• Given records:
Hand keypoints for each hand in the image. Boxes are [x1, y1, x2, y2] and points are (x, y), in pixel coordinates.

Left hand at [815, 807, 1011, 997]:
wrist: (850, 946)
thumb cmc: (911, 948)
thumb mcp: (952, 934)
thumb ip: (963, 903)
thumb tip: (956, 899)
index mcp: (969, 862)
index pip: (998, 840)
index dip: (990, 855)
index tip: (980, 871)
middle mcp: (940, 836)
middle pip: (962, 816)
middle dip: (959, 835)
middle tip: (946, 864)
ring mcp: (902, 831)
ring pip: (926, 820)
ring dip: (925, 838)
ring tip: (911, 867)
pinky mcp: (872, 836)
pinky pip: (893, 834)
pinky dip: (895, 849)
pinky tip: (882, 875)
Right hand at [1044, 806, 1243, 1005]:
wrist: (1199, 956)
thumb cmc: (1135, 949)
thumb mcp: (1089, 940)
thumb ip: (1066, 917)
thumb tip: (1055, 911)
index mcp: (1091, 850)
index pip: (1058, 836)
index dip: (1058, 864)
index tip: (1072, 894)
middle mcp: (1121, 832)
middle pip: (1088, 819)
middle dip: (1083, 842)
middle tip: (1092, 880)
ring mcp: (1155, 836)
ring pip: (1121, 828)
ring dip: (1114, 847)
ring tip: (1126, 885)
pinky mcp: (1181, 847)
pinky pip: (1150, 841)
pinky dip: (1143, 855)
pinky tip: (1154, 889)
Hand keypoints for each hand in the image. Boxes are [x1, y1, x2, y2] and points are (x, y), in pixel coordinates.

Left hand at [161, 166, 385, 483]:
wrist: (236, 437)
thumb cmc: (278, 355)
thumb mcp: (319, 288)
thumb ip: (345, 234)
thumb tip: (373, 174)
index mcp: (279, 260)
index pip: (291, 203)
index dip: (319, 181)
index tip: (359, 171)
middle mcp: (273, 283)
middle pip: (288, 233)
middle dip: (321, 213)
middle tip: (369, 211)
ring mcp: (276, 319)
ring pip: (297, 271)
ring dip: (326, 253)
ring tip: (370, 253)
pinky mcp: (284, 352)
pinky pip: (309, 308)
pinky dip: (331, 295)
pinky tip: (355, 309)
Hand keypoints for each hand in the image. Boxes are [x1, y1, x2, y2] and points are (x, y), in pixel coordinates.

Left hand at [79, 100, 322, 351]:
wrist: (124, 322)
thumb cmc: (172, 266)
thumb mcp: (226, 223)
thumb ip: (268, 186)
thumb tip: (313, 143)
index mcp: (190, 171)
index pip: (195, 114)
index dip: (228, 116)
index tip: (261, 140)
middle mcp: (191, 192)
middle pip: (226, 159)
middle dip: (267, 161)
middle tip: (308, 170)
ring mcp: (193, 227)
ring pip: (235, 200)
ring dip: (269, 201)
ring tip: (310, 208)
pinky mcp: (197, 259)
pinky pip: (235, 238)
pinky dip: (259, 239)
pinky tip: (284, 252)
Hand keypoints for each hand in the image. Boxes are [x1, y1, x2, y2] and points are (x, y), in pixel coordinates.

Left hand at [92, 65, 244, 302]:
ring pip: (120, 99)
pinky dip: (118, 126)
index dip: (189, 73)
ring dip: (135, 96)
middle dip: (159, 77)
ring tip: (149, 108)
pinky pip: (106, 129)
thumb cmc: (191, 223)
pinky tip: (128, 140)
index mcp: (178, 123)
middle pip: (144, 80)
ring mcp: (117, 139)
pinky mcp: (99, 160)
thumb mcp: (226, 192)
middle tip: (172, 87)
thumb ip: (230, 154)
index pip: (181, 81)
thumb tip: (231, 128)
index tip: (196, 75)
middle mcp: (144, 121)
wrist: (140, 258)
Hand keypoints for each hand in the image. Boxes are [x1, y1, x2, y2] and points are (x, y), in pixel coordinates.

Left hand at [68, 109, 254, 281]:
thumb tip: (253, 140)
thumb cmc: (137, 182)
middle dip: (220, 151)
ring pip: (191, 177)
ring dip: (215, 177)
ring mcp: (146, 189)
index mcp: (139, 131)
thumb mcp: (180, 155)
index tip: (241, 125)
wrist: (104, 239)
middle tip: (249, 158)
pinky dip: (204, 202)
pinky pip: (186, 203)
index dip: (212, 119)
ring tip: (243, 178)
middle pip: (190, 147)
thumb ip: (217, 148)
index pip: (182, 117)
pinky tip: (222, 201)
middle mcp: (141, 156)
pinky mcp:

• Task directions: Write down exactly the span of lines above from the one containing "thumb tip: (231, 128)" to the one containing "ring pip: (191, 177)", both ends included.

• Result:
thumb tip: (231, 128)
index tip: (196, 75)
middle mcp: (144, 121)
wrist: (140, 258)
Hand keypoints for each hand in the image. Boxes are [x1, y1, x2, y2] and points are (x, y), in pixel coordinates.

Left hand at [68, 109, 254, 281]:
thumb tip: (253, 140)
thumb cmc: (137, 182)
middle dip: (220, 151)
ring pip: (191, 177)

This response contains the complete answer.